Se imaginó a Sibby hecha un ovillo sobre la cama. Pero no era Sibby. Su Sibby. No, tan sólo era alguien cercano a su adversario. Una mujer a quien podía usar. Una mujer con la que podía divertirse un rato.

Abrió la cremallera de la capucha imaginaria que llevaba en la cabeza y cogió el trapo imaginario que ocultaba, ya empapado en cloroformo. Lo apretó con fuerza sobre la boca de Sibby. Notó cómo se resistía y forcejeaba.

Y entonces la pantalla se quedaba en blanco.

«¿Qué pasa ahora? ¿Qué le hace el monstruo?».

Le dolía pensarlo, pero a la mierda con el dolor. Si quería atrapar a ese asqueroso hijo de puta tendría que pensar como él, y luego pensar mejor que él. No podía echarse atrás porque le resultara demasiado doloroso.

«Detenlo —le había dicho Sibby—. Yo estaré aquí cuando regreses».

«Adelante».

«Sé el monstruo».

«Tienes ante ti a una mujer hermosa, embarazada e inconsciente, tumbada sobre la cama, desnuda e indefensa. Tú eres el monstruo y te mueves con total libertad por la habitación. Puedes hacerle lo que quieras. ¿Qué le haces».

«¿Le haces daño al bebé? ¿Le introduces los dedos a ella en la vagina por curiosidad? No, no eres curioso. Lo sabes todo sobre los bebés, porque a veces los dejas vivir. No le harías daño a la criatura. Es inocente, está libre de pecado. Por ahora».

«Pero la mujer, en cambio… ¿cuál es su pecado? ¿Por qué le pasas los dedos por el clítoris húmedo, le abres los labios y la examinas como si fueras un médico? No le dejas ningún moratón visible, ni tampoco cortes o rasguños, pero le haces daño. La dejas confundida. Haces que a la mañana siguiente se pregunte qué ha sucedido. La obligas a mentir a su marido».

«¿Es ella una de las que caerán?».

«¿O una de las cuatro que suspirarán ».

«Eres el monstruo; estás intentando decirle algo al mundo… ¿Qué? ¿Qué necesitas más que obedecer a tu impulso primario de cortar, y follar, y retorcer, y destripar, y romper, y chupar, y lamer, y golpear, y abofetear a la mujer que tienes delante?».

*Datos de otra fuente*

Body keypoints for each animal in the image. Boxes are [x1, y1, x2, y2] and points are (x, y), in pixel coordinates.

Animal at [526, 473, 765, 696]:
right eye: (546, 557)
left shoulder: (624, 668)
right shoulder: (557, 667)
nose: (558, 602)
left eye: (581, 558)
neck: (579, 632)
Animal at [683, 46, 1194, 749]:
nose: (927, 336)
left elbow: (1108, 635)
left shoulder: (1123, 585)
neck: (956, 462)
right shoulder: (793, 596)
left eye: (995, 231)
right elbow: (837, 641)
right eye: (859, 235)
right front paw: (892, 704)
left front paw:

«¿Por qué has venido aquí esta noche, Monstruo?».

Con mucho cuidado, Dark entró en el cuarto de baño del dormitorio y abrió el grifo del agua caliente. Dejó que el vapor inundara el cuarto. Luego escribió el número de teléfono en el espejo, tal como Sqweegel había hecho. Exactamente igual.

Luego, cuando el vapor se disipó, empezó su búsqueda. Las baldosas del suelo. Las paredes de la ducha. Los lados del lavamanos. Centímetro a centímetro, meticulosamente.

Y entonces oyó el leve pitido de su teléfono al pie de la escalera. Acababa de recibir un mensaje de texto.

Era de Josh Banner. Ya tenía los resultados.

Capítulo 64

05.45 horas

Riggins se había llevado a Los Ángeles al mejor especialista en ADN de Casos especiales. Aun así, Dark había vuelto a recurrir a Banner. Ambos hablaban el mismo lenguaje. Y Banner no se dejaría enredar por los tejemanejes de Casos especiales. Se concentraría en la tarea y dejaría de lado todo lo demás. Para Banner, el trabajo lo era todo.

Dark estaba con él en aquel momento, a la espera de los resultados. Sólo faltaba un minuto, le aseguró el forense. Había cogido unas tijeras quirúrgicas, había recortado muestras del suelo del dormitorio de la madre adolescente —la víctima del vídeo— y las había introducido en un tubo de ensayo. Luego había añadido una solución salina para facilitar la extracción del ADN, y después había dejado que el espectómetro de masas hiciera su trabajo. El tubo giraba y rotaba bajo el haz de luz.